I have a potential solution that involves working with Arrow objects until the last moment when you pull the data into R, though it's not the most elegant.
# Bring in libraries
suppressMessages(library(arrow))
# Make data
tf <- tempfile()
on.exit(unlink(tf))
writeLines('
{ "hello": 3.5, "world": false, "yo":{"param1":"duck1","param2":"duck2"} }
{ "hello": 3.25, "world": null, "yo":{"param1":"duck3","param2":"duck4"} }
{ "hello": 0.0, "world": true, "yo":{"param1":"duck5","param2":"duck6"} }
', tf, useBytes = TRUE)
# read in the JSON table as an Arrow Table
my_tbl <- read_json_arrow(tf, col_select = c("hello", "world"), as_data_frame = FALSE)
complex_cols <- read_json_arrow(tf, col_select = "yo", as_data_frame = FALSE)
# subselect the "yo" column - this is an Arrow ChunkedArray object
# containing a Struct at position 0
yo_col <- complex_cols[["yo"]]
yo_col
#> ChunkedArray
#> <struct<param1: string, param2: string>>
#> [
#> -- is_valid: all not null
#> -- child 0 type: string
#> [
#> "duck1",
#> "duck3",
#> "duck5"
#> ]
#> -- child 1 type: string
#> [
#> "duck2",
#> "duck4",
#> "duck6"
#> ]
#> ]
# extract the Struct by passing in the chunk number
sa <- yo_col$chunk(0)
sa
#> StructArray
#> <struct<param1: string, param2: string>>
#> -- is_valid: all not null
#> -- child 0 type: string
#> [
#> "duck1",
#> "duck3",
#> "duck5"
#> ]
#> -- child 1 type: string
#> [
#> "duck2",
#> "duck4",
#> "duck6"
#> ]
# extract the "param1" column from the Struct
param1_col <- sa[["param1"]]
param1_col
#> Array
#> <string>
#> [
#> "duck1",
#> "duck3",
#> "duck5"
#> ]
# Add the param1 column to the original Table
my_tbl[["param1"]] = param1_col
my_tbl
#> Table
#> 3 rows x 3 columns
#> $hello <double>
#> $world <bool>
#> $param1 <string>
# now pull the table into R
dplyr::collect(my_tbl)
#> # A tibble: 3 × 3
#> hello world param1
#> <dbl> <lgl> <chr>
#> 1 3.5 FALSE duck1
#> 2 3.25 NA duck3
#> 3 0 TRUE duck5
I was looking for how this is done directly in the tidyverse (we've modelled a lot of the arrow package design after tidyverse design), but many solutions I've seen involve running purrr::map()
inside dplyr::select()
, a workflow which isn't currently implemented in arrow, and I don't know if it's even possible.
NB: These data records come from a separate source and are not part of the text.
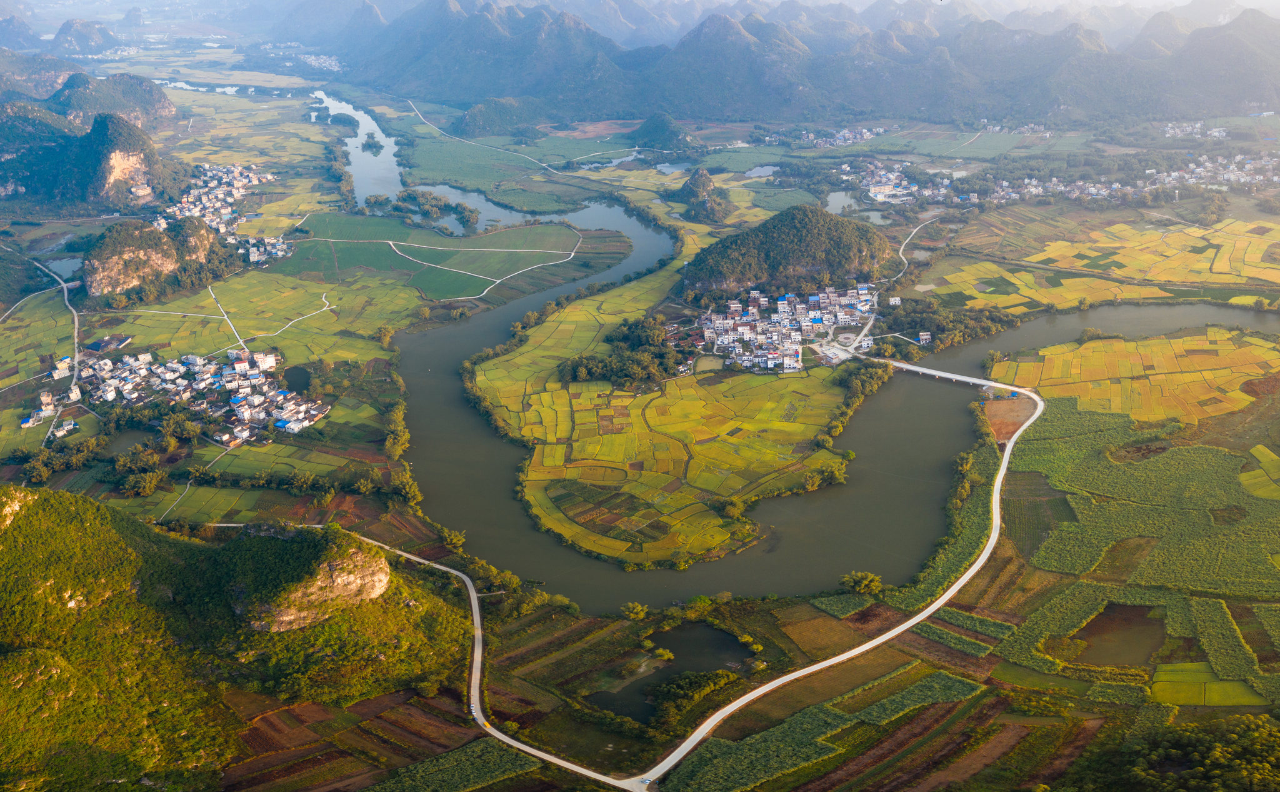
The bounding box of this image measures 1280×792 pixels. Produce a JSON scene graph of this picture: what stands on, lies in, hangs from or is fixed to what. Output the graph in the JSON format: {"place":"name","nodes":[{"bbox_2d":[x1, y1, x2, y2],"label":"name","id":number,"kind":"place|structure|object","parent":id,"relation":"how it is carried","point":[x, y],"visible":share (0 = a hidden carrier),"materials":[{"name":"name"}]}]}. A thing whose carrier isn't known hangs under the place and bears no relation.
{"place":"outdoors","nodes":[
{"label":"outdoors","id":0,"kind":"place"},
{"bbox_2d":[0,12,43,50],"label":"mountain","id":1,"kind":"structure","parent":0,"point":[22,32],"materials":[{"name":"stone"}]},
{"bbox_2d":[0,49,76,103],"label":"hill","id":2,"kind":"structure","parent":0,"point":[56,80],"materials":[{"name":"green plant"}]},
{"bbox_2d":[13,261,81,442],"label":"road","id":3,"kind":"structure","parent":0,"point":[65,294],"materials":[{"name":"grey concrete"}]},
{"bbox_2d":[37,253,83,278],"label":"pond","id":4,"kind":"structure","parent":0,"point":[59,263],"materials":[{"name":"liquid"}]},
{"bbox_2d":[51,18,121,55],"label":"mountain","id":5,"kind":"structure","parent":0,"point":[85,34],"materials":[{"name":"grey stone"}]},
{"bbox_2d":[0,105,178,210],"label":"mountain","id":6,"kind":"structure","parent":0,"point":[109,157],"materials":[{"name":"green stone"}]},
{"bbox_2d":[51,71,178,128],"label":"hill","id":7,"kind":"structure","parent":0,"point":[152,95],"materials":[{"name":"stone"}]},
{"bbox_2d":[80,215,221,299],"label":"rocky hill","id":8,"kind":"structure","parent":0,"point":[152,254],"materials":[{"name":"stone"}]},
{"bbox_2d":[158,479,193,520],"label":"dirt path","id":9,"kind":"structure","parent":0,"point":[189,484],"materials":[{"name":"white"}]},
{"bbox_2d":[206,283,250,356],"label":"dirt path","id":10,"kind":"structure","parent":0,"point":[246,350],"materials":[{"name":"white"}]},
{"bbox_2d":[0,477,475,791],"label":"hill","id":11,"kind":"structure","parent":0,"point":[39,501],"materials":[{"name":"green plant"}]},
{"bbox_2d":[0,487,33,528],"label":"rock face","id":12,"kind":"object","parent":11,"relation":"on","point":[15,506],"visible":0.56},
{"bbox_2d":[220,289,333,355],"label":"dirt path","id":13,"kind":"structure","parent":0,"point":[323,299],"materials":[{"name":"white"}]},
{"bbox_2d":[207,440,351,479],"label":"green field","id":14,"kind":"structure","parent":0,"point":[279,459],"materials":[{"name":"green plant"}]},
{"bbox_2d":[283,365,311,391],"label":"pond","id":15,"kind":"structure","parent":0,"point":[292,374],"materials":[{"name":"liquid"}]},
{"bbox_2d":[248,536,393,631],"label":"rock cliff","id":16,"kind":"structure","parent":0,"point":[381,583],"visible":0.63,"materials":[{"name":"stone"}]},
{"bbox_2d":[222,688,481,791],"label":"ploughed field","id":17,"kind":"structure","parent":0,"point":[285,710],"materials":[{"name":"brown soil"}]},
{"bbox_2d":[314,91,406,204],"label":"river","id":18,"kind":"structure","parent":0,"point":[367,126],"materials":[{"name":"liquid"}]},
{"bbox_2d":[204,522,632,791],"label":"road","id":19,"kind":"structure","parent":0,"point":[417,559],"materials":[{"name":"concrete"}]},
{"bbox_2d":[275,212,581,298],"label":"green field","id":20,"kind":"structure","parent":0,"point":[436,292],"materials":[{"name":"green plant"}]},
{"bbox_2d":[364,736,540,791],"label":"crop field","id":21,"kind":"structure","parent":0,"point":[402,778],"materials":[{"name":"green plant"}]},
{"bbox_2d":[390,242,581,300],"label":"dirt path","id":22,"kind":"structure","parent":0,"point":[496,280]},
{"bbox_2d":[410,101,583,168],"label":"road","id":23,"kind":"structure","parent":0,"point":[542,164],"materials":[{"name":"concrete"}]},
{"bbox_2d":[450,95,553,137],"label":"hill","id":24,"kind":"structure","parent":0,"point":[489,119],"materials":[{"name":"green plant"}]},
{"bbox_2d":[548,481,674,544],"label":"field","id":25,"kind":"structure","parent":0,"point":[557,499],"materials":[{"name":"plant"}]},
{"bbox_2d":[0,29,1279,791],"label":"ground","id":26,"kind":"structure","parent":0,"point":[145,434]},
{"bbox_2d":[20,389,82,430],"label":"village","id":27,"kind":"structure","parent":26,"relation":"on","point":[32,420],"materials":[{"name":"white"}]},
{"bbox_2d":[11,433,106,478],"label":"tree cluster","id":28,"kind":"object","parent":26,"relation":"on","point":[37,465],"visible":0.91,"materials":[{"name":"green plant"}]},
{"bbox_2d":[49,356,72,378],"label":"building","id":29,"kind":"structure","parent":26,"relation":"on","point":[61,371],"materials":[{"name":"white"}]},
{"bbox_2d":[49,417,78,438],"label":"house","id":30,"kind":"structure","parent":26,"relation":"on","point":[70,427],"materials":[{"name":"white paint"}]},
{"bbox_2d":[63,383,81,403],"label":"building","id":31,"kind":"structure","parent":26,"relation":"on","point":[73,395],"materials":[{"name":"white"}]},
{"bbox_2d":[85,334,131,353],"label":"building","id":32,"kind":"structure","parent":26,"relation":"on","point":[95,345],"materials":[{"name":"blue metal"}]},
{"bbox_2d":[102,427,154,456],"label":"pond","id":33,"kind":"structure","parent":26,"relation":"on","point":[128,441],"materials":[{"name":"green liquid"}]},
{"bbox_2d":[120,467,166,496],"label":"tree","id":34,"kind":"object","parent":26,"relation":"on","point":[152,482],"visible":0.98,"materials":[{"name":"green plant"}]},
{"bbox_2d":[73,346,325,445],"label":"village","id":35,"kind":"object","parent":26,"relation":"on","point":[237,379],"visible":0.97,"materials":[{"name":"white paint"}]},
{"bbox_2d":[162,159,289,266],"label":"village","id":36,"kind":"object","parent":26,"relation":"on","point":[254,181],"visible":0.77,"materials":[{"name":"white concrete"}]},
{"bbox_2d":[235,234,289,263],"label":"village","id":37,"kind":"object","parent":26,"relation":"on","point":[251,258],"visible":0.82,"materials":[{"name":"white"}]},
{"bbox_2d":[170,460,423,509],"label":"tree row","id":38,"kind":"object","parent":26,"relation":"on","point":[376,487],"visible":0.91,"materials":[{"name":"green plant"}]},
{"bbox_2d":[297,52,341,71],"label":"village","id":39,"kind":"object","parent":26,"relation":"on","point":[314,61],"visible":0.61,"materials":[{"name":"white"}]},
{"bbox_2d":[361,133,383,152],"label":"tree","id":40,"kind":"object","parent":26,"relation":"on","point":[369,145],"visible":0.97,"materials":[{"name":"green plant"}]},
{"bbox_2d":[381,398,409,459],"label":"tree row","id":41,"kind":"object","parent":26,"relation":"on","point":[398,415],"visible":0.91,"materials":[{"name":"green plant"}]},
{"bbox_2d":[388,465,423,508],"label":"tree","id":42,"kind":"object","parent":26,"relation":"on","point":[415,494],"visible":0.93,"materials":[{"name":"green plant"}]},
{"bbox_2d":[390,188,479,231],"label":"tree cluster","id":43,"kind":"object","parent":26,"relation":"on","point":[427,200],"visible":0.91,"materials":[{"name":"green plant"}]},
{"bbox_2d":[435,523,467,551],"label":"tree","id":44,"kind":"object","parent":26,"relation":"on","point":[458,540],"visible":0.96,"materials":[{"name":"green plant"}]},
{"bbox_2d":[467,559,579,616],"label":"tree cluster","id":45,"kind":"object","parent":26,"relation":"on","point":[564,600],"visible":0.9,"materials":[{"name":"green plant"}]},
{"bbox_2d":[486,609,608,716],"label":"ploughed field","id":46,"kind":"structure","parent":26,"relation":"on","point":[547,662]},
{"bbox_2d":[620,600,648,620],"label":"tree","id":47,"kind":"object","parent":26,"relation":"on","point":[640,612],"visible":0.99,"materials":[{"name":"green plant"}]},
{"bbox_2d":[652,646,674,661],"label":"tree","id":48,"kind":"object","parent":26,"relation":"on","point":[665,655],"visible":0.98,"materials":[{"name":"plant"}]},
{"bbox_2d":[646,667,738,726],"label":"tree cluster","id":49,"kind":"object","parent":26,"relation":"on","point":[684,682],"visible":0.91,"materials":[{"name":"green plant"}]},
{"bbox_2d":[691,283,878,373],"label":"village","id":50,"kind":"object","parent":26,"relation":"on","point":[705,333],"visible":0.97,"materials":[{"name":"white concrete"}]},
{"bbox_2d":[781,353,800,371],"label":"building","id":51,"kind":"structure","parent":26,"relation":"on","point":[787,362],"materials":[{"name":"white"}]},
{"bbox_2d":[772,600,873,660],"label":"brown field","id":52,"kind":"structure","parent":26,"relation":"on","point":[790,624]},
{"bbox_2d":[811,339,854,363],"label":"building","id":53,"kind":"structure","parent":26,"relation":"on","point":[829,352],"materials":[{"name":"white"}]},
{"bbox_2d":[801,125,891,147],"label":"village","id":54,"kind":"object","parent":26,"relation":"on","point":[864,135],"visible":0.83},
{"bbox_2d":[828,360,892,438],"label":"tree cluster","id":55,"kind":"object","parent":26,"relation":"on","point":[857,376],"visible":0.86,"materials":[{"name":"green plant"}]},
{"bbox_2d":[839,570,884,596],"label":"tree","id":56,"kind":"object","parent":26,"relation":"on","point":[862,585],"visible":0.99,"materials":[{"name":"green plant"}]},
{"bbox_2d":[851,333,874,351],"label":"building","id":57,"kind":"structure","parent":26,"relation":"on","point":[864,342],"materials":[{"name":"white"}]},
{"bbox_2d":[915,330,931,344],"label":"building","id":58,"kind":"structure","parent":26,"relation":"on","point":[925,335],"materials":[{"name":"white paint"}]},
{"bbox_2d":[870,293,1016,355],"label":"tree cluster","id":59,"kind":"object","parent":26,"relation":"on","point":[937,325],"visible":0.87,"materials":[{"name":"green plant"}]},
{"bbox_2d":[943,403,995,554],"label":"tree row","id":60,"kind":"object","parent":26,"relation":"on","point":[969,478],"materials":[{"name":"green plant"}]},
{"bbox_2d":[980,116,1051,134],"label":"village","id":61,"kind":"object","parent":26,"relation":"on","point":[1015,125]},
{"bbox_2d":[841,153,1279,207],"label":"village","id":62,"kind":"object","parent":26,"relation":"on","point":[1090,189],"visible":0.95,"materials":[{"name":"white"}]},
{"bbox_2d":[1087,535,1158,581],"label":"bare ground patch","id":63,"kind":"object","parent":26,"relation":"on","point":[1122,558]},
{"bbox_2d":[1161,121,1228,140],"label":"village","id":64,"kind":"object","parent":26,"relation":"on","point":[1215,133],"visible":0.82,"materials":[{"name":"white"}]},
{"bbox_2d":[1118,711,1279,791],"label":"tree cluster","id":65,"kind":"object","parent":26,"relation":"on","point":[1182,744],"visible":0.98,"materials":[{"name":"green plant"}]},
{"bbox_2d":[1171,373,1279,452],"label":"brown field","id":66,"kind":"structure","parent":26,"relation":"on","point":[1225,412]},
{"bbox_2d":[470,259,865,569],"label":"field","id":67,"kind":"structure","parent":0,"point":[677,501],"materials":[{"name":"yellow plant"}]},
{"bbox_2d":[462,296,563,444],"label":"tree row","id":68,"kind":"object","parent":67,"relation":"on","point":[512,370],"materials":[{"name":"green plant"}]},
{"bbox_2d":[558,316,684,387],"label":"tree cluster","id":69,"kind":"object","parent":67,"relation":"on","point":[660,357],"visible":0.89,"materials":[{"name":"green plant"}]},
{"bbox_2d":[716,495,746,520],"label":"tree","id":70,"kind":"object","parent":67,"relation":"on","point":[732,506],"visible":0.91,"materials":[{"name":"green plant"}]},
{"bbox_2d":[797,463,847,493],"label":"tree cluster","id":71,"kind":"object","parent":67,"relation":"on","point":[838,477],"visible":0.89,"materials":[{"name":"green plant"}]},
{"bbox_2d":[631,112,704,151],"label":"hill","id":72,"kind":"structure","parent":0,"point":[648,126],"materials":[{"name":"green plant"}]},
{"bbox_2d":[590,621,753,719],"label":"pond","id":73,"kind":"structure","parent":0,"point":[655,639],"materials":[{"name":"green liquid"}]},
{"bbox_2d":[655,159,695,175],"label":"pond","id":74,"kind":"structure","parent":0,"point":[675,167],"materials":[{"name":"liquid"}]},
{"bbox_2d":[668,167,734,222],"label":"hill","id":75,"kind":"structure","parent":0,"point":[708,184],"materials":[{"name":"green plant"}]},
{"bbox_2d":[743,163,778,177],"label":"pond","id":76,"kind":"structure","parent":0,"point":[768,167],"materials":[{"name":"liquid"}]},
{"bbox_2d":[265,0,1279,125],"label":"mountain range","id":77,"kind":"structure","parent":0,"point":[1259,97],"materials":[{"name":"grey"}]},
{"bbox_2d":[678,204,894,297],"label":"hill","id":78,"kind":"structure","parent":0,"point":[710,282],"materials":[{"name":"green plant"}]},
{"bbox_2d":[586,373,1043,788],"label":"road","id":79,"kind":"structure","parent":0,"point":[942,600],"materials":[{"name":"concrete"}]},
{"bbox_2d":[361,120,1279,620],"label":"river","id":80,"kind":"structure","parent":0,"point":[434,350],"materials":[{"name":"grey liquid"}]},
{"bbox_2d":[658,669,991,791],"label":"crop field","id":81,"kind":"structure","parent":0,"point":[946,677],"materials":[{"name":"green plant"}]},
{"bbox_2d":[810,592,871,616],"label":"crop field","id":82,"kind":"structure","parent":0,"point":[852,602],"materials":[{"name":"green plant"}]},
{"bbox_2d":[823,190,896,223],"label":"pond","id":83,"kind":"structure","parent":0,"point":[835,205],"materials":[{"name":"liquid"}]},
{"bbox_2d":[884,215,937,282],"label":"dirt road","id":84,"kind":"structure","parent":0,"point":[900,251],"materials":[{"name":"grey"}]},
{"bbox_2d":[866,356,1024,394],"label":"bridge","id":85,"kind":"structure","parent":0,"point":[917,369],"materials":[{"name":"white concrete"}]},
{"bbox_2d":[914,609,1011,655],"label":"crop field","id":86,"kind":"structure","parent":0,"point":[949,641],"materials":[{"name":"green plant"}]},
{"bbox_2d":[980,394,1036,441],"label":"field","id":87,"kind":"structure","parent":0,"point":[1007,407],"materials":[{"name":"brown soil"}]},
{"bbox_2d":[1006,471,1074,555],"label":"field","id":88,"kind":"structure","parent":0,"point":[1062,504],"materials":[{"name":"green plant"}]},
{"bbox_2d":[927,215,1279,309],"label":"farmland","id":89,"kind":"structure","parent":0,"point":[1252,275],"materials":[{"name":"yellow plant"}]},
{"bbox_2d":[1073,601,1168,666],"label":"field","id":90,"kind":"structure","parent":0,"point":[1110,617],"materials":[{"name":"brown soil"}]},
{"bbox_2d":[985,323,1279,426],"label":"field","id":91,"kind":"structure","parent":0,"point":[1165,342],"materials":[{"name":"yellow plant"}]},
{"bbox_2d":[1150,663,1268,705],"label":"field","id":92,"kind":"structure","parent":0,"point":[1214,687],"materials":[{"name":"green plant"}]},
{"bbox_2d":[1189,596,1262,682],"label":"crop field","id":93,"kind":"structure","parent":0,"point":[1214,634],"materials":[{"name":"green plant"}]},
{"bbox_2d":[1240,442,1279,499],"label":"field","id":94,"kind":"structure","parent":0,"point":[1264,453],"materials":[{"name":"plant"}]}
]}

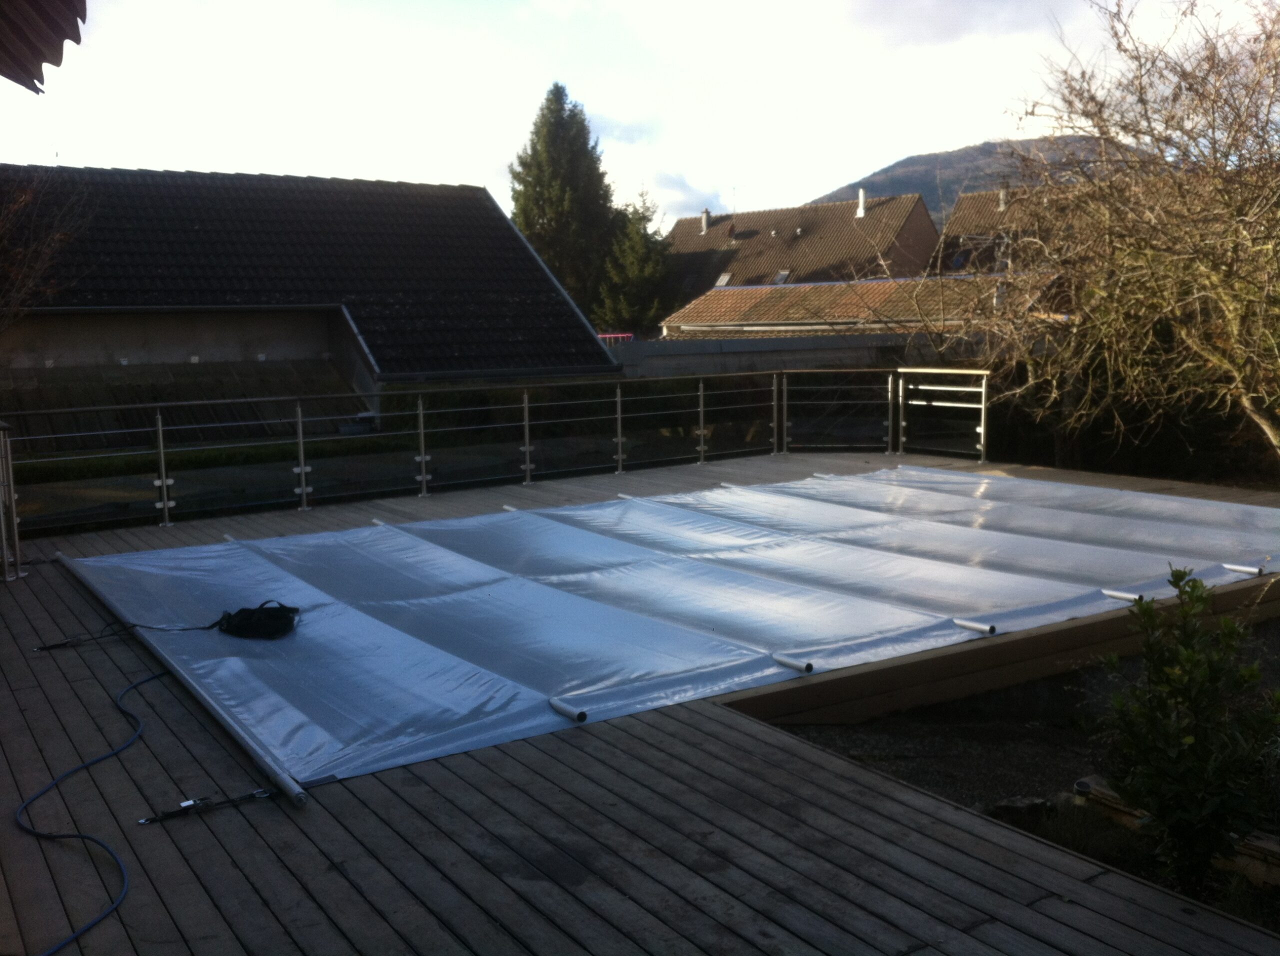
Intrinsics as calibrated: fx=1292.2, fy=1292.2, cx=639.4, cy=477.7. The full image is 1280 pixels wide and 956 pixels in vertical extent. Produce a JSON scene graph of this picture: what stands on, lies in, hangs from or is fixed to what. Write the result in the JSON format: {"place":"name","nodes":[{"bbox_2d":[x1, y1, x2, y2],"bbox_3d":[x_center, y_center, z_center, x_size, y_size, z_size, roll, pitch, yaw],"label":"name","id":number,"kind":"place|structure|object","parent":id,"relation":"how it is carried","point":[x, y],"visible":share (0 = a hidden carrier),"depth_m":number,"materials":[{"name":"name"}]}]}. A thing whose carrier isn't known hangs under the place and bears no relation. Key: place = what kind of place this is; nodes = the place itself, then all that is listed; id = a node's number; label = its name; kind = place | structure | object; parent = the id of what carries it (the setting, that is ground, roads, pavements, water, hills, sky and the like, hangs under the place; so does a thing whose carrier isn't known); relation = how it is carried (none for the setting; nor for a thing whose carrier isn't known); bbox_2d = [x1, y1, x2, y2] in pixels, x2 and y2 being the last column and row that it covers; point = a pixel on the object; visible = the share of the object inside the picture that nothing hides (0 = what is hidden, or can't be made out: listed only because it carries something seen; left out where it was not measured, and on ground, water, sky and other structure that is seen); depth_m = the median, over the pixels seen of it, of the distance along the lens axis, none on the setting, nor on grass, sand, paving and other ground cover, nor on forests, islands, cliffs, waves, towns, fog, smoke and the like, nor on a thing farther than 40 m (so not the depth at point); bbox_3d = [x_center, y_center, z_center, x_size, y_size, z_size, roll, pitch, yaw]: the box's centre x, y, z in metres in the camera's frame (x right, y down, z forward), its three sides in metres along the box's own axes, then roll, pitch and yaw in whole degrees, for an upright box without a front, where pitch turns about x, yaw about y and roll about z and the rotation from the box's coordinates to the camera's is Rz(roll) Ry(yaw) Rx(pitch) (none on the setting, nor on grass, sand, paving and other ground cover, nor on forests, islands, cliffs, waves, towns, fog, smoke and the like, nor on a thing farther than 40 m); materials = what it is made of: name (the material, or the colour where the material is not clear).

Feel free to open a ticket on the repo though if you do want to make a feature request.
A final note: this probably doesn't make that much difference to memory footprint in the example above, but if you've got lots of nested items to pull out and reassemble into a table, then you'll likely see more benefits.